Smartphones are great and they're useful for many things... but creating a rich, immersive 3D experience isn't really one of them.

Yet at the same time, one firm based out of London predicted that the global value of the virtual reality hardware and software market - meaning the headsets and the technology that power them - will reach about $10 billion by as soon as 2025, up from just $3.2 billion in 2020. Note that these numbers would likely be even higher had the manufacturing sector not suffered significant setbacks during the early months of the year thanks to the COVID-19 pandemic. 

As consumers begin to experience virtual reality in a context that goes beyond their smartphone, they will quickly begin to realize just how massive the implications are.
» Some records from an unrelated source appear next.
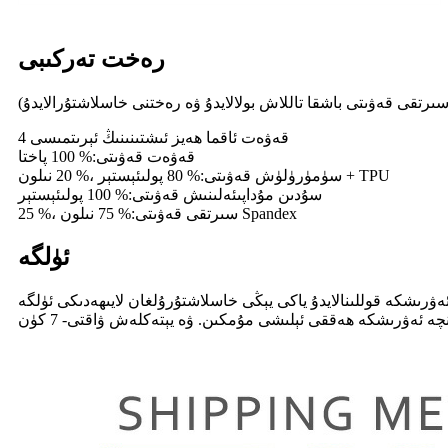
رەخت تەركىبى
4 قەۋەت ئاقما ھەيز ئىشتىنىنىڭ ئېرىتمىسى
قەۋەت قەۋىتى:% 100 پاختا
سۈمۈرۈلۈش قەۋىتى:% 80 پولىئېستېر ،% 20 نىلون + TPU
سۇدىن مۇداپىئەلىنىش قەۋىتى:% 100 پولىئېستېر
سىرتقى قەۋىتى:% 75 نىلون ،% 25 Spandex
ئۈلگە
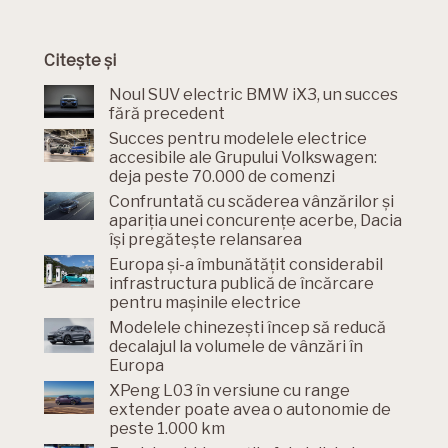
Citește și
Noul SUV electric BMW iX3, un succes
fără precedent
Succes pentru modelele electrice
accesibile ale Grupului Volkswagen:
deja peste 70.000 de comenzi
Confruntată cu scăderea vânzărilor și
apariția unei concurențe acerbe, Dacia
își pregătește relansarea
Europa și-a îmbunătățit considerabil
infrastructura publică de încărcare
pentru mașinile electrice
Modelele chinezești încep să reducă
decalajul la volumele de vânzări în
Europa
XPeng L03 în versiune cu range
extender poate avea o autonomie de
peste 1.000 km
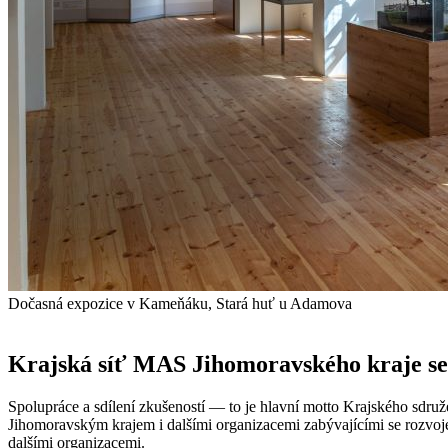
Dočasná expozice v Kameňáku, Stará huť u Adamova
Krajská síť MAS Jihomoravského kraje se
Spolupráce a sdílení zkušeností — to je hlavní motto Krajského sdruž
Jihomoravským krajem i dalšími organizacemi zabývajícími se rozvoje
dalšími organizacemi.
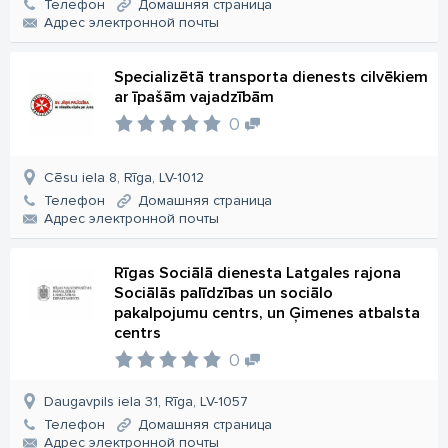
Телефон
Домашняя страница
Aдрес электронной почты
Specializētā transporta dienests cilvēkiem
ar īpašām vajadzībām
0
Cēsu iela 8, Rīga, LV-1012
Телефон
Домашняя страница
Aдрес электронной почты
Rīgas Sociālā dienesta Latgales rajona
Sociālās palīdzības un sociālo
pakalpojumu centrs, un Ģimenes atbalsta
centrs
0
Daugavpils iela 31, Rīga, LV-1057
Телефон
Домашняя страница
Aдрес электронной почты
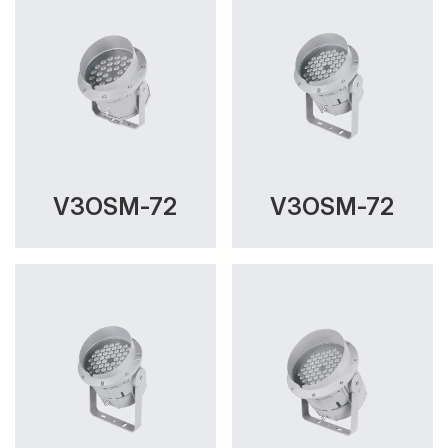
V3OSM-72
V3OSM-72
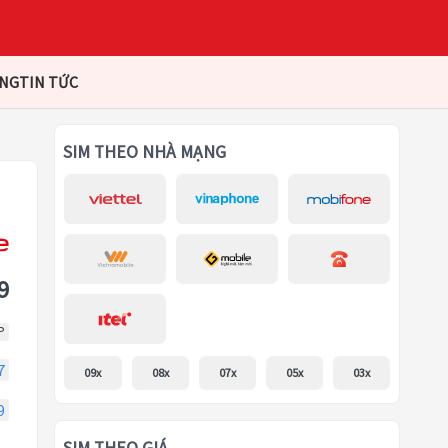
ÀNG
TIN TỨC
SIM THEO NHÀ MẠNG
9
P
7
09x
08x
07x
05x
03x
9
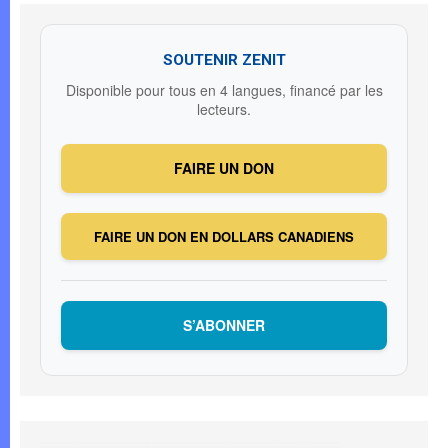
SOUTENIR ZENIT
Disponible pour tous en 4 langues, financé par les
lecteurs.
FAIRE UN DON
FAIRE UN DON EN DOLLARS CANADIENS
S’ABONNER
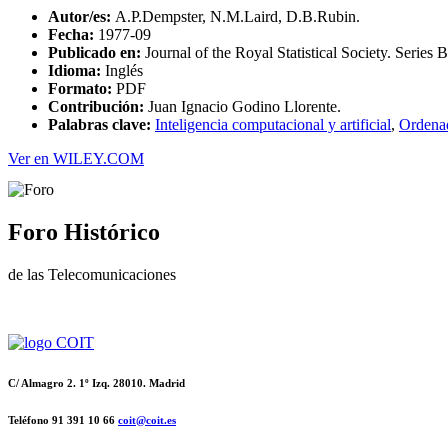
Autor/es:
A.P.Dempster, N.M.Laird, D.B.Rubin.
Fecha:
1977-09
Publicado en:
Journal of the Royal Statistical Society. Series
Idioma:
Inglés
Formato:
PDF
Contribución:
Juan Ignacio Godino Llorente.
Palabras clave:
Inteligencia computacional y artificial
,
Ordenad
Ver en WILEY.COM
Foro Histórico
de las Telecomunicaciones
C/ Almagro 2. 1º Izq. 28010. Madrid
Teléfono 91 391 10 66
coit@coit.es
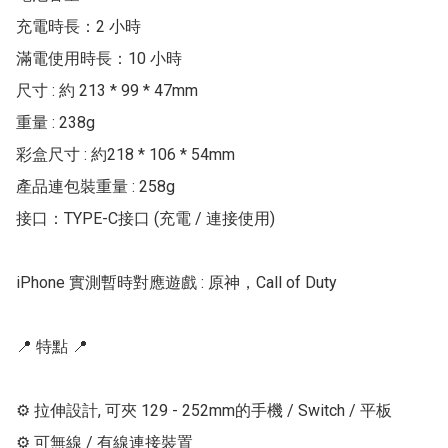
充電時長：2 小時

滿電使用時長：10 小時

尺寸 : 約 213 * 99 * 47mm

重量 : 238g

彩盒尺寸 : 約218 * 106 * 54mm

產品連包裝重量 : 258g

接口：TYPE-C接口 (充電 / 連接使用)

iPhone 實測暫時對應遊戲 : 原神，Call of Duty

📍 特點 📍

⚙ 拉伸設計, 可夾 129 - 252mm的手機 / Switch / 平板

⚙ 可無線 / 有線連接裝置
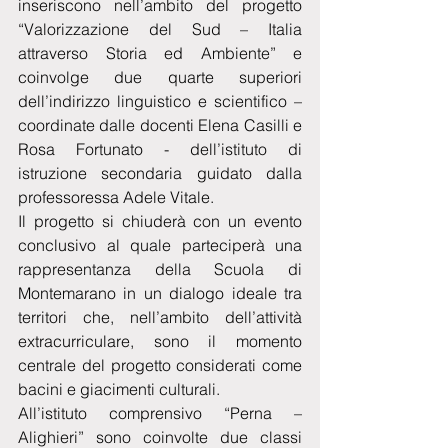
inseriscono nell’ambito del progetto 
“Valorizzazione del Sud – Italia 
attraverso Storia ed Ambiente” e 
coinvolge due quarte superiori 
dell’indirizzo linguistico e scientifico – 
coordinate dalle docenti Elena Casilli e 
Rosa Fortunato - dell’istituto di 
istruzione secondaria guidato dalla 
professoressa Adele Vitale.
Il progetto si chiuderà con un evento 
conclusivo al quale parteciperà una 
rappresentanza della Scuola di 
Montemarano in un dialogo ideale tra 
territori che, nell’ambito dell’attività 
extracurriculare, sono il momento 
centrale del progetto considerati come 
bacini e giacimenti culturali.
All’istituto comprensivo “Perna – 
Alighieri” sono coinvolte due classi 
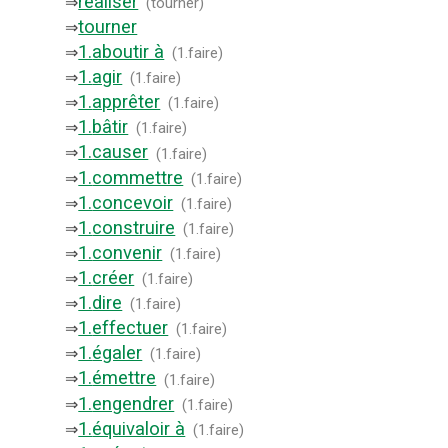
réaliser
⇒
(
tourner
)
tourner
⇒
1.
aboutir à
⇒
(
1.faire
)
1.
agir
⇒
(
1.faire
)
1.
apprêter
⇒
(
1.faire
)
1.
bâtir
⇒
(
1.faire
)
1.
causer
⇒
(
1.faire
)
1.
commettre
⇒
(
1.faire
)
1.
concevoir
⇒
(
1.faire
)
1.
construire
⇒
(
1.faire
)
1.
convenir
⇒
(
1.faire
)
1.
créer
⇒
(
1.faire
)
1.
dire
⇒
(
1.faire
)
1.
effectuer
⇒
(
1.faire
)
1.
égaler
⇒
(
1.faire
)
1.
émettre
⇒
(
1.faire
)
1.
engendrer
⇒
(
1.faire
)
1.
équivaloir à
⇒
(
1.faire
)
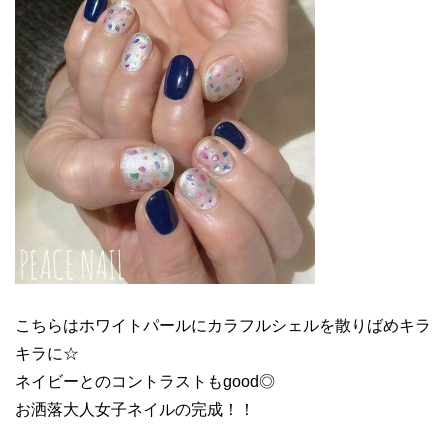
こちらはホワイトパールにカラフルシェルを散りばめキラ
キラに☆
ネイビーとのコントラストもgood◎
お洒落大人女子ネイルの完成！！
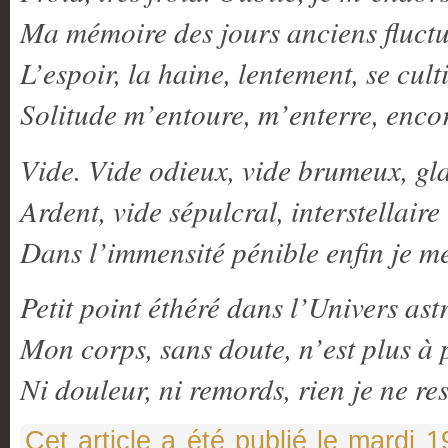
Ma mémoire des jours anciens fluctue
L’espoir, la haine, lentement, se cult
Solitude m’entoure, m’enterre, enc
Vide. Vide odieux, vide brumeux, gla
Ardent, vide sépulcral, interstellaire
Dans l’immensité pénible enfin je m
Petit point éthéré dans l’Univers ast
Mon corps, sans doute, n’est plus à 
Ni douleur, ni remords, rien je ne re
Cet article a été publié le mardi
This will once again drive an increased level of spending and adoption, which will further fuel the incredible level of innovation that the industry will experience as a result. 

In the End

VR Next Gen Conclusion

One of the most important things to understand about virtual reality in general is that it is nothing if not malleable - it can mean a lot of different things to a lot of different people. Because of that, the industry isn't really on "one set path" for success. It's on a few different ones, actually.

Where gamers look at virtual reality as a way to connect with and explore fantastic fictional worlds, workers in the healthcare field are using it to leverage virtual models to better prepare themselves for interacting with real bodies and real patients. Tourism companies are using it as a way to let people "try" their vacation before they actually take it, thus raising awareness and interest in the types of places people might normally overlook. Real estate professionals are using it to let people look around a potential home without ever leaving the confines of their existing one. The list goes on and on.

As statistics like those outlined above go a long way towards proving, it's actually quite difficult to say where the virtual reality industry is headed over the next 10 years - partially because the possibilities really do feel limitless. As spending on next generation VR products and services increases, innovation across the market will do the same. As demand increases - which it will, as VR headsets are predicted to enjoy sales of over 30 million units a year by 2023 - more companies will emerge in an attempt to help fill this very particular need.

But one thing is for certain - virtual reality will soon touch just about every type of business in every industry that you can think of, regardless of its shape or size. VR may have seemed like a passing fad or just another tech trend to be forgotten at one point during the 1990s, but thankfully the technology and hardware have finally caught up with the people who envisioned it in the first place. 

When you think about just how far virtual reality has come in a relatively short amount of time, it's truly exciting to think about what those next 10 years do have in store for us all. Because for every innovation that we can predict right now, there will be another five that we won't be able to see coming - and that is a very exciting position to be in, no question about it.